STUDY MATERIAL >>
=-=-=-=-=

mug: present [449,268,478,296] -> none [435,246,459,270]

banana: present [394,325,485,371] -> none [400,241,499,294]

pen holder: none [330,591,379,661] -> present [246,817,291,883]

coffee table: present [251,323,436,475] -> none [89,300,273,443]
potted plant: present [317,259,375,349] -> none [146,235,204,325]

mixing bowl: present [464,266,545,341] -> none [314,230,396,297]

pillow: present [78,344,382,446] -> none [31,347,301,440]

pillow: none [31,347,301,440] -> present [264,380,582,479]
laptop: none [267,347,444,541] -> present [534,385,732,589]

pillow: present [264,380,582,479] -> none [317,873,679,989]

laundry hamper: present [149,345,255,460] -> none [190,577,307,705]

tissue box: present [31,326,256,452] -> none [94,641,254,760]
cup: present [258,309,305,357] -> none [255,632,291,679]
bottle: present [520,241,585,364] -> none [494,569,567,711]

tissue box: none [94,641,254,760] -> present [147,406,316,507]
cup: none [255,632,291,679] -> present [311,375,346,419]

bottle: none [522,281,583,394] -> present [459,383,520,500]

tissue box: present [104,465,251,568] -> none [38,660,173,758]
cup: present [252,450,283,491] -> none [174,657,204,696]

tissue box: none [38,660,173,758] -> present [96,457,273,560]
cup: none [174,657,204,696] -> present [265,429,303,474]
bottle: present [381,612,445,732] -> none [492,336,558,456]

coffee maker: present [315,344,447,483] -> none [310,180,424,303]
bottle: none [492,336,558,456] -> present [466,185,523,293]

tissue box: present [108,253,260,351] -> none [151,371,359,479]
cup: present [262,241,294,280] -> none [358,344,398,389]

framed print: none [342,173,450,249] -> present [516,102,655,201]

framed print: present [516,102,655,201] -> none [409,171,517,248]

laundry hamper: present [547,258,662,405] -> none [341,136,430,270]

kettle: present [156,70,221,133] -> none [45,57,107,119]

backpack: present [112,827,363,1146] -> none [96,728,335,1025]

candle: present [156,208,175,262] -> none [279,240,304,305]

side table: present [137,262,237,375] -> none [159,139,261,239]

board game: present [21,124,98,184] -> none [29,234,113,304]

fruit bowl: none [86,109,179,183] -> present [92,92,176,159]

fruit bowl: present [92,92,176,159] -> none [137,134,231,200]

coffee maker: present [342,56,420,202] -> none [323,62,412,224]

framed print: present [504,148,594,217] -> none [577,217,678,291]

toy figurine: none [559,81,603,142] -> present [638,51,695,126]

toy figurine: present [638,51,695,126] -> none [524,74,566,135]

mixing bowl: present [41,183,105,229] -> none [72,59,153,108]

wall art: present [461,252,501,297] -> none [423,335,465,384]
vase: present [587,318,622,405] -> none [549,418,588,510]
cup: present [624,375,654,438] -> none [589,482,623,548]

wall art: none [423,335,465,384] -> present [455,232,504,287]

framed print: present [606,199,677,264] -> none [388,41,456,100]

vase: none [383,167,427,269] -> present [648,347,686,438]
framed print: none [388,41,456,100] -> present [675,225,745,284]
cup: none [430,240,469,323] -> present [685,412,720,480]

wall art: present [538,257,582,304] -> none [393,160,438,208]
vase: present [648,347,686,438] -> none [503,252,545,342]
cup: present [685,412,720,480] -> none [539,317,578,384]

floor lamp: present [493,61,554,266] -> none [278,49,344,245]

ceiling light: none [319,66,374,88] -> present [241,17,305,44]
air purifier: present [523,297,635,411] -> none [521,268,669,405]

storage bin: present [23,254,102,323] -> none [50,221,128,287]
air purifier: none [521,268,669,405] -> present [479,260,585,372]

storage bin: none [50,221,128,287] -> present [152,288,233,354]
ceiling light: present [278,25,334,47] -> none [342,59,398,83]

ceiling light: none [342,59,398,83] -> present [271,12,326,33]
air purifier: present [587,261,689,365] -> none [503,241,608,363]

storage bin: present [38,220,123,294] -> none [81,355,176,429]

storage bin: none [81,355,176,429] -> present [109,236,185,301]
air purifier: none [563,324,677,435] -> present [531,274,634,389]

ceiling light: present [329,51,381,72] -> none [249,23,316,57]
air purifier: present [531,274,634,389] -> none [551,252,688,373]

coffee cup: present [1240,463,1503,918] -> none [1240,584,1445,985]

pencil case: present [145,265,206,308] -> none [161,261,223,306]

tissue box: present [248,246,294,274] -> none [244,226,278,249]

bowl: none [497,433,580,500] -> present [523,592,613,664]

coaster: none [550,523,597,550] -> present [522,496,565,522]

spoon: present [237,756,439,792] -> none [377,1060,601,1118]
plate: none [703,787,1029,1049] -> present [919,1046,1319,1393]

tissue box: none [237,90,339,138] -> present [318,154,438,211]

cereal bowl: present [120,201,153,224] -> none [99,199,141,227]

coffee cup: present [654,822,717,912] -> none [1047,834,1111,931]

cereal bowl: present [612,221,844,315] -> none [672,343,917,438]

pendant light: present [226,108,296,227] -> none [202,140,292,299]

=-=-=-=-=

WORK REQUIRED >>
Reproduce word for word the material above, starting with the line that has "coffee maker: present [342,56,420,202]" and stopping after the line that has "toy figurine: present".

EXPECTED ANSWER >>
coffee maker: present [342,56,420,202] -> none [323,62,412,224]

framed print: present [504,148,594,217] -> none [577,217,678,291]

toy figurine: none [559,81,603,142] -> present [638,51,695,126]

toy figurine: present [638,51,695,126] -> none [524,74,566,135]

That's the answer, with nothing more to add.